● **Task instructions**:
**a)** Translate this sentence from the text on supplements into Spanish: "Zinc is essential for immune cell function and wound healing."
**b)** Reproduce part of the text on supplements word for word, beginning at the words "Omega-3 fats from" and stopping after "with the doctor.".
**c)** Pick up the text on supplements for CMML patients after its last sentence and continue it.

● **Study text**:

3. Folate (vitamin B9)
Folate deficiency can also worsen anemia and cause big red cells. When tests show low folate, replacement supports more normal blood formation. The purpose is to help DNA building blocks in dividing cells. The mechanism is providing a key vitamin for nucleotide synthesis, which is essential for red and white blood cell production. Folate should be guided by blood tests, because excess folic acid can sometimes hide B12 deficiency, which still harms nerves.

4. Omega-3 fatty acids (fish oil)
Omega-3 fats from fish oil or algae have anti-inflammatory effects and may support heart and vessel health. The purpose is to help cardiovascular health and possibly relieve some joint pains or inflammation in long-term illness. The mechanism is altering cell membrane lipids and reducing production of inflammatory eicosanoids. High doses can slightly thin the blood, so in CMML patients with low platelets or on anticoagulants, any fish oil dose must be checked with the doctor.

5. Probiotics (with care)
Probiotics are “good bacteria” supplements that may help restore gut flora after antibiotics. The purpose is to reduce diarrhea and support gut barrier function. The mechanism is colonization of the gut with beneficial strains that compete with harmful microbes and modulate immune responses. However, in patients with very low neutrophils or central lines, certain probiotic strains have rarely caused bloodstream infections, so hematologists often avoid them in the most immunocompromised patients.

6. Vitamin C
Vitamin C acts as an antioxidant and is important for collagen, wound healing, and immune function. The purpose of correcting deficiency is to support skin, gums, and infection defense. The mechanism is scavenging free radicals and supporting white cell function and iron absorption. Normal dietary doses are safe; very high oral or IV “mega-doses” are not recommended outside clinical trials because they may interfere with some treatments or cause kidney stones.

7. Zinc
Zinc is essential for immune cell function and wound healing. When zinc is low (for example after long poor appetite or diarrhea), small supplements may be used. The purpose is to correct deficiency so immune responses can work properly. The mechanism is supporting many enzymes in DNA repair, antioxidant defense, and cell division. Excess zinc can cause nausea, block copper absorption, and disturb cholesterol, so doses must stay within medical advice.

● **Information supplied**:
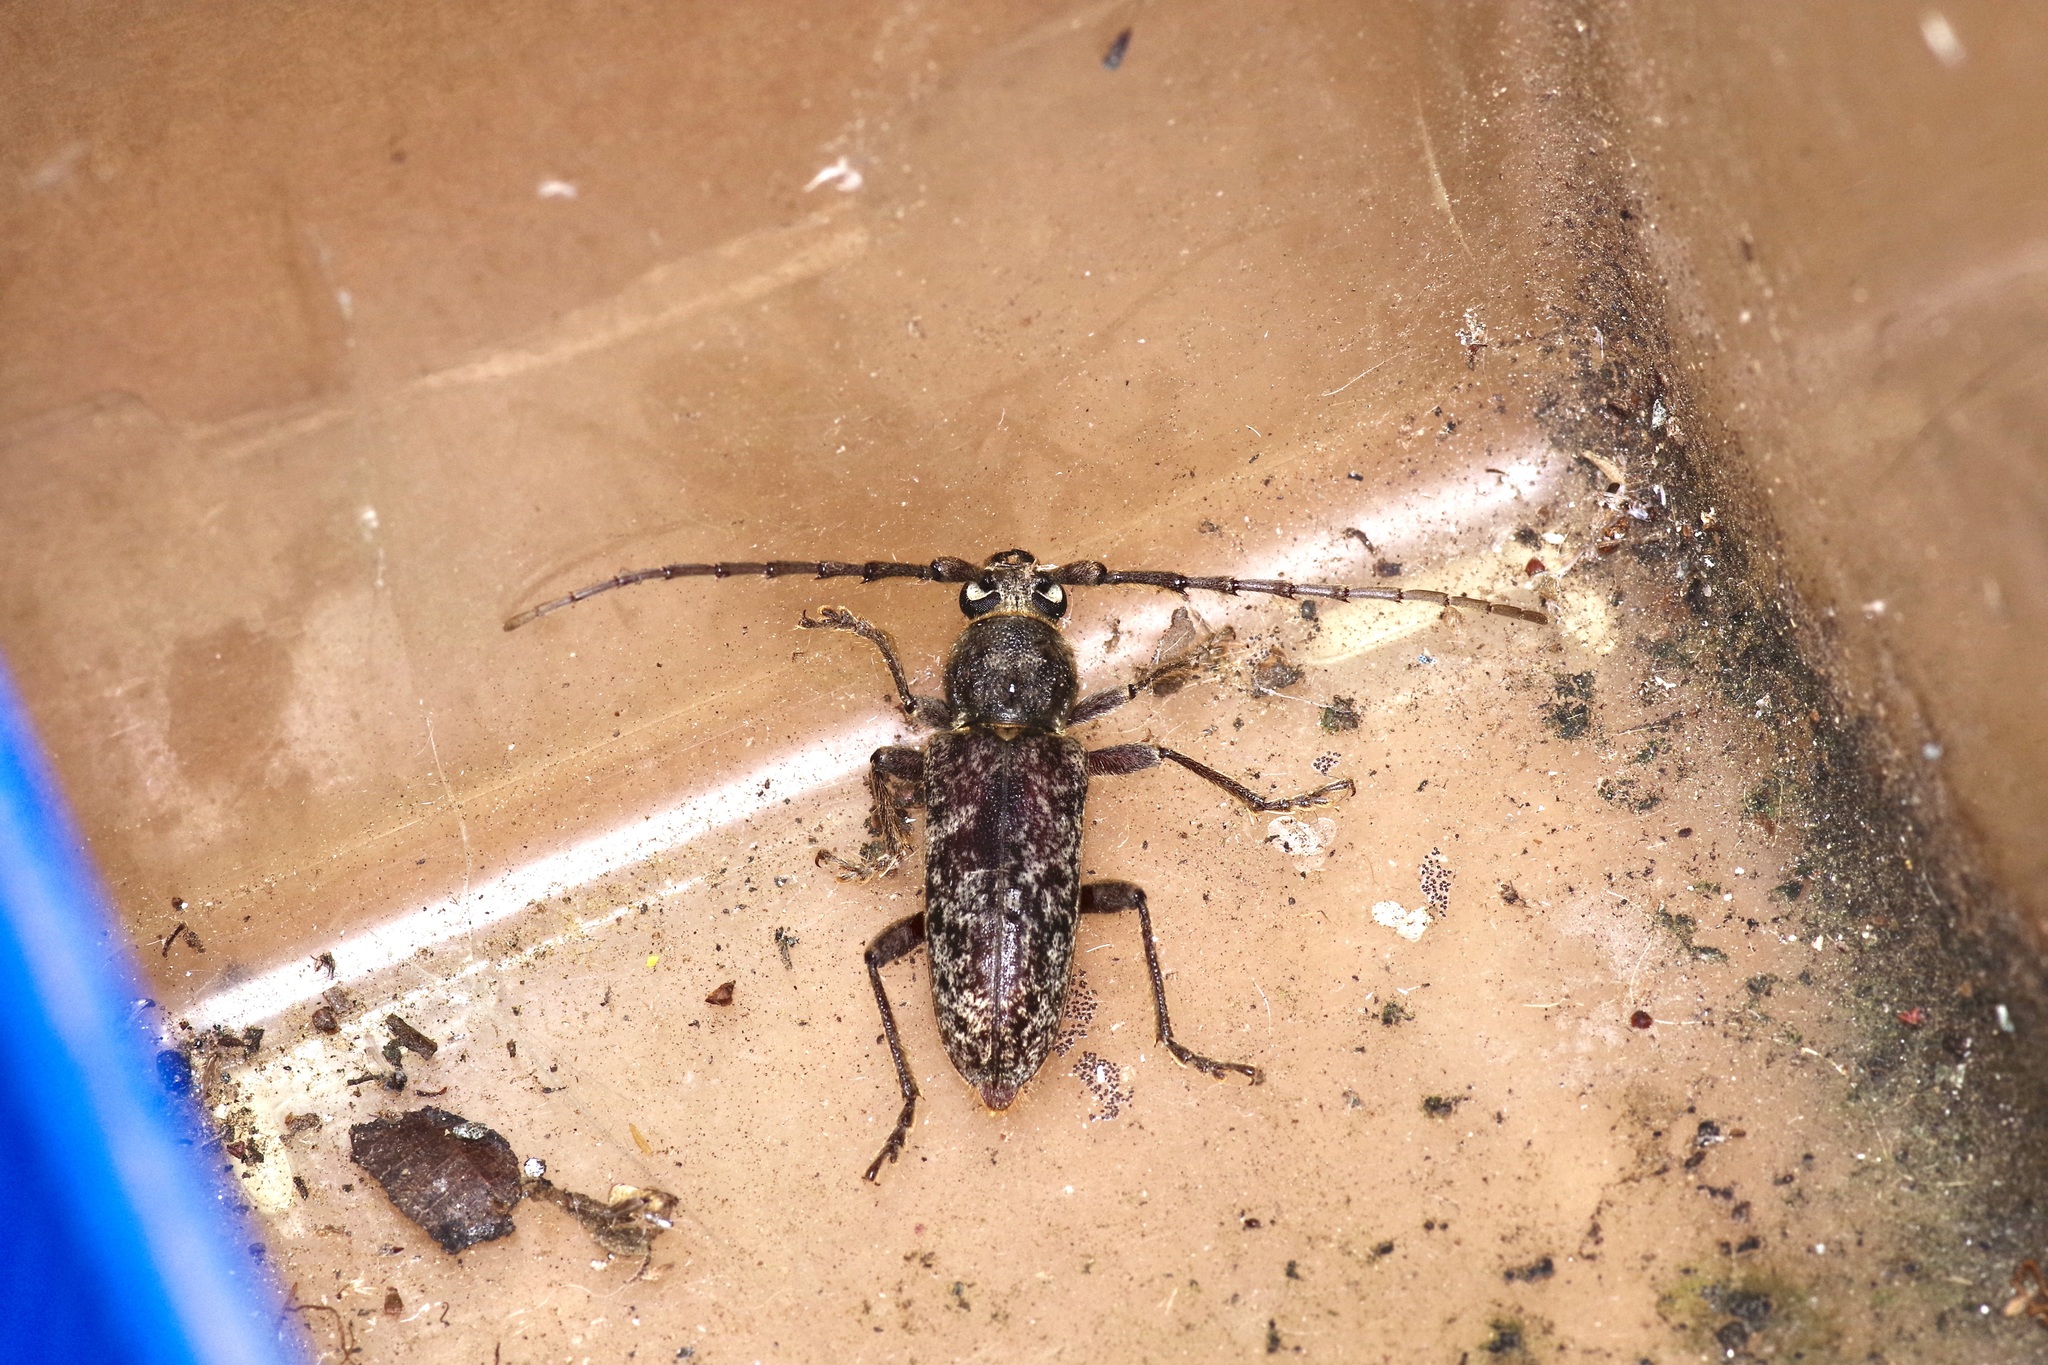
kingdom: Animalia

● **Task responses**:
**a)** El zinc es esencial para la función de las células inmunitarias y la cicatrización de las heridas.

**b)**
Omega-3 fats from fish oil or algae have anti-inflammatory effects and may support heart and vessel health. The purpose is to help cardiovascular health and possibly relieve some joint pains or inflammation in long-term illness. The mechanism is altering cell membrane lipids and reducing production of inflammatory eicosanoids. High doses can slightly thin the blood, so in CMML patients with low platelets or on anticoagulants, any fish oil dose must be checked with the doctor.

**c)**
8. Selenium
Selenium is another trace mineral involved in antioxidant enzymes such as glutathione peroxidase. The purpose of supplementing confirmed deficiency is to support antioxidant defenses and thyroid function. The mechanism is helping enzymes detoxify harmful oxygen radicals produced during inflammation or chemotherapy. High selenium is toxic and can cause hair loss, nail changes, and nerve problems, so only modest, doctor-approved doses are appropriate.

9. Curcumin (turmeric extract)
Curcumin is the active compound in turmeric and has anti-inflammatory and antioxidant properties in lab studies. The purpose, when approved by the care team, may be symptom relief of joint pains or inflammation. The mechanism is blocking certain inflammatory pathways (such as NF-κB) and scavenging free radicals in experimental models. It can affect blood clotting and drug-metabolizing enzymes, so it must never be started without checking interactions with CMML treatments.

10. Protein supplements (whey, plant protein)
When appetite is low, protein shakes can help patients achieve enough protein to preserve muscle mass. The purpose is to prevent muscle wasting and support immune and wound healing processes. The mechanism is providing easily digested amino acids for building and repairing tissues. However, kidney function must be considered, and sugar content in some shakes may not be suitable for people with diabetes, so a dietitian’s advice is important.

Immunity-supporting / regenerative drugs and stem-cell related therapies

1. G-CSF (granulocyte colony-stimulating factor)
G-CSF can be used for short periods to raise neutrophil counts during severe, life-threatening infections. The purpose is emergency support of the immune system when neutrophils are dangerously low. The mechanism is stimulating the bone marrow to release and produce more neutrophils. In CMML it must be used very carefully, because it might also stimulate leukemia cells, so decisions are case-by-case by experienced hematologists.

2. GM-CSF (granulocyte-macrophage colony-stimulating factor)
GM-CSF stimulates several types of white blood cells. The purpose is similar to G-CSF in certain settings, such as after stem cell transplantation or intensive chemotherapy. The mechanism is binding to receptors on progenitor cells and promoting their growth and maturation into neutrophils, monocytes, and other cells. Side effects can include fever, bone pain, and fluid retention, and its use in CMML is very specialized.

3. Intravenous immunoglobulin (IVIG)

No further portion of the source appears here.